Из-за кресел выскочило несколько девушек «среднего возраста» и одна из них умоляюще проговорила:
— Дмитрий Сергеевич, ну, пожалуйста, можно мы посмотрим на репетицию? Пожалуйста.
Верхоланцев скривился, молча сделал резкий жест охране и отвернулся.
— Задолбали эти фанатки Мельгунова, твою мать, — пробурчал он раздражённо, и матерно выругался. — Что стоишь, Олег? Дуй в гримёрку.
Я начал подниматься к выходу, как вдруг услышал крик. Молниеносно выскочил в фойе. На полу лежал, тяжело дыша Розенштейн, бледный, как мел, с выкаченными от ужаса глазами.
— Уходи! Уходи! — вскрикивал он все слабее и слабее. — Не трогай меня!
Он обмяк, я оказался рядом, пощупал пульс. Розенштейн вздрогнул, открыл глаза и отшатнулся от меня, прошептав одними губами:
— Уходи!
Но через секунду его лицо приобрело осмысленное выражение, он тихо попросил:
— Олег, достань из кармана лекарство.
Я пошарил в его пиджаке и дал ему коробочку, он бросил в рот пару горошин. Нас окружили галдящие люди, я выбрался из толпы и вдруг заметил чью–то тень, которая показалась мне до безумия знакомой. Я бросился вниз по лестнице, распахнув дверь, оказался в баре с полукруглой, стеклянной стеной, за которой вились длинные ленты зелёных водорослей, плавали серебристые рыбки. Лихорадочно оглядевшись, я заметил в дальнем углу мерцающие контуры человека, наблюдавшего игру рыбок за стеклом. Он обернулся, и меня прошиб холодный пот.

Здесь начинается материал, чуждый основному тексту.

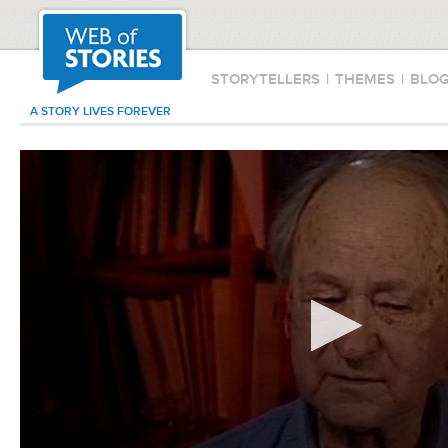
STORYTELLERS
|
THEMES
|
BLO
A STORY LIVES FOREVER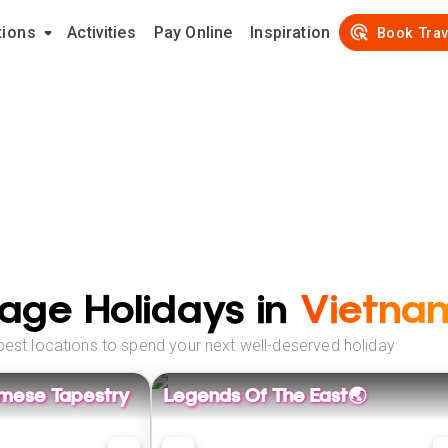
tions
Activities
Pay Online
Inspiration
Book Trav
age Holidays in
Vietna
best locations to spend your next well-deserved holiday
amese Tapestry
Legends Of The East🌏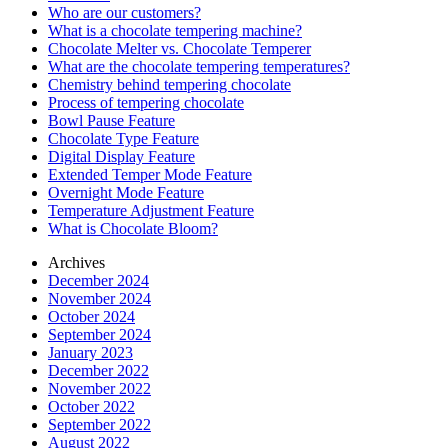
Who are our customers?
What is a chocolate tempering machine?
Chocolate Melter vs. Chocolate Temperer
What are the chocolate tempering temperatures?
Chemistry behind tempering chocolate
Process of tempering chocolate
Bowl Pause Feature
Chocolate Type Feature
Digital Display Feature
Extended Temper Mode Feature
Overnight Mode Feature
Temperature Adjustment Feature
What is Chocolate Bloom?
Archives
December 2024
November 2024
October 2024
September 2024
January 2023
December 2022
November 2022
October 2022
September 2022
August 2022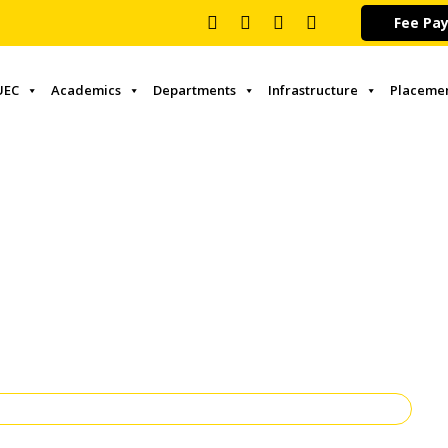
Fee Pa
UEC
Academics
Departments
Infrastructure
Placeme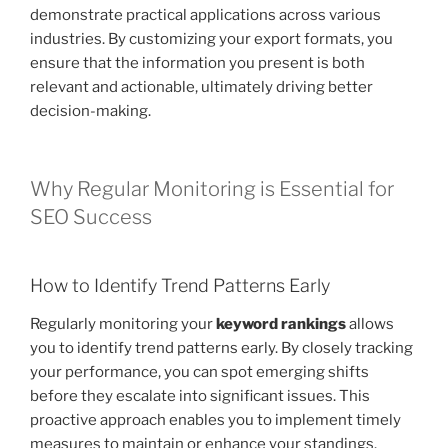
demonstrate practical applications across various
industries. By customizing your export formats, you
ensure that the information you present is both
relevant and actionable, ultimately driving better
decision-making.
Why Regular Monitoring is Essential for
SEO Success
How to Identify Trend Patterns Early
Regularly monitoring your
keyword rankings
allows
you to identify trend patterns early. By closely tracking
your performance, you can spot emerging shifts
before they escalate into significant issues. This
proactive approach enables you to implement timely
measures to maintain or enhance your standings.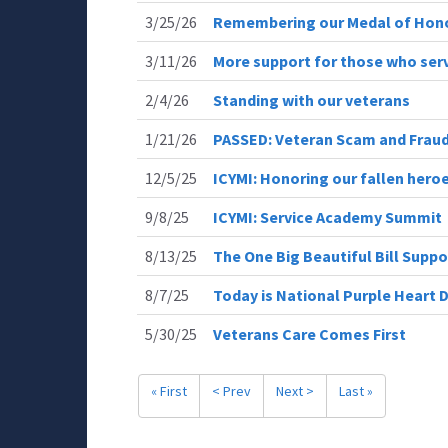
3/25/26
Remembering our Medal of Hono
3/11/26
More support for those who ser
2/4/26
Standing with our veterans
1/21/26
PASSED: Veteran Scam and Fraud
12/5/25
ICYMI: Honoring our fallen hero
9/8/25
ICYMI: Service Academy Summit
8/13/25
The One Big Beautiful Bill Supp
8/7/25
Today is National Purple Heart 
5/30/25
Veterans Care Comes First
« First
< Prev
Next >
Last »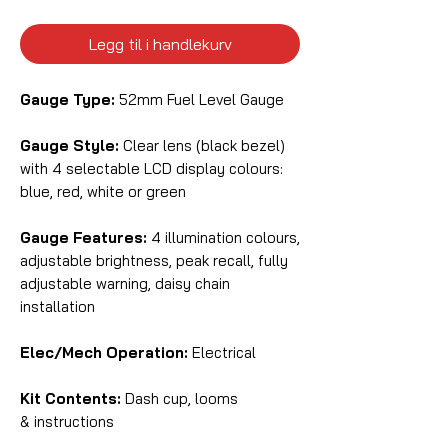
Legg til i handlekurv
Gauge Type:
52mm Fuel Level Gauge
Gauge Style:
Clear lens (black bezel)
with 4 selectable LCD display colours:
blue, red, white or green
Gauge Features:
4 illumination colours,
adjustable brightness, peak recall, fully
adjustable warning, daisy chain
installation
Elec/Mech Operation:
Electrical
Kit Contents:
Dash cup, looms
& instructions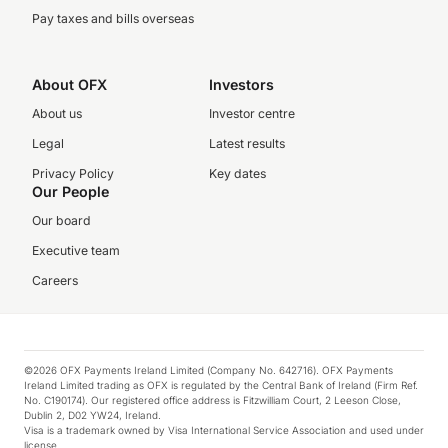
Pay taxes and bills overseas
About OFX
Investors
About us
Investor centre
Legal
Latest results
Privacy Policy
Key dates
Our People
Our board
Executive team
Careers
©2026 OFX Payments Ireland Limited (Company No. 642716). OFX Payments
Ireland Limited trading as OFX is regulated by the Central Bank of Ireland (Firm Ref.
No. C190174). Our registered office address is Fitzwilliam Court, 2 Leeson Close,
Dublin 2, D02 YW24, Ireland.
Visa is a trademark owned by Visa International Service Association and used under
license.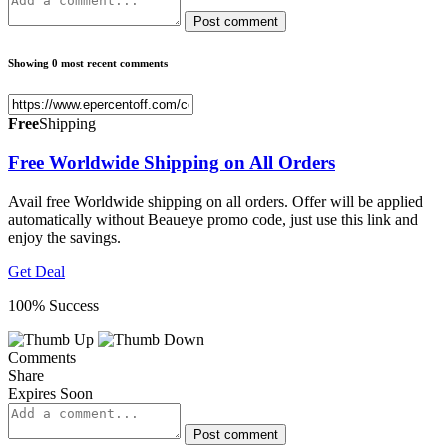
Post comment
Showing 0 most recent comments
Free
Shipping
Free Worldwide Shipping on All Orders
Avail free Worldwide shipping on all orders. Offer will be applied
automatically without Beaueye promo code, just use this link and
enjoy the savings.
Get Deal
100% Success
Comments
Share
Expires Soon
Post comment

— Северцев, кто тебя убил?! Скажи! — крикнул я. — От кого мне надо спасти Милану?
Он улыбнулся и проговорил тихо, почти беззвучно, но я отлично услышал его, будто слова звучали прямо в мозгу:
— Ты уже совсем близко.
И растаял, как дым.
9.
— Как Сергей? — поинтересовался я.
— Тьфу-тьфу-тьфу, пока идёт на поправку. И выглядеть стал лучше, — ответила Екатерина
Мы завтракали. Екатерина приготовила чудесную яичную запеканку.
— Слава Богу. Я очень рад. Мне так жаль, что я не смог вам ничем помочь.
— Ну что вы, Олег, вы нам очень помогли. Если бы не вы… — Екатерина отвернулась и всхлипнула. — И этот ужас прекратился.
Меня терзала мысль спросить, знали ли Екатерина о «молельном доме» своего мужа, который он устроил в сарае. Но решил пока не напоминать об этом.
— Олег, скажите, что вам рассказал Сергей?
— Ничего, — быстро ответил я. — Он попросил оказать вам поддержку, пока не выздоровеет. Больше ничего.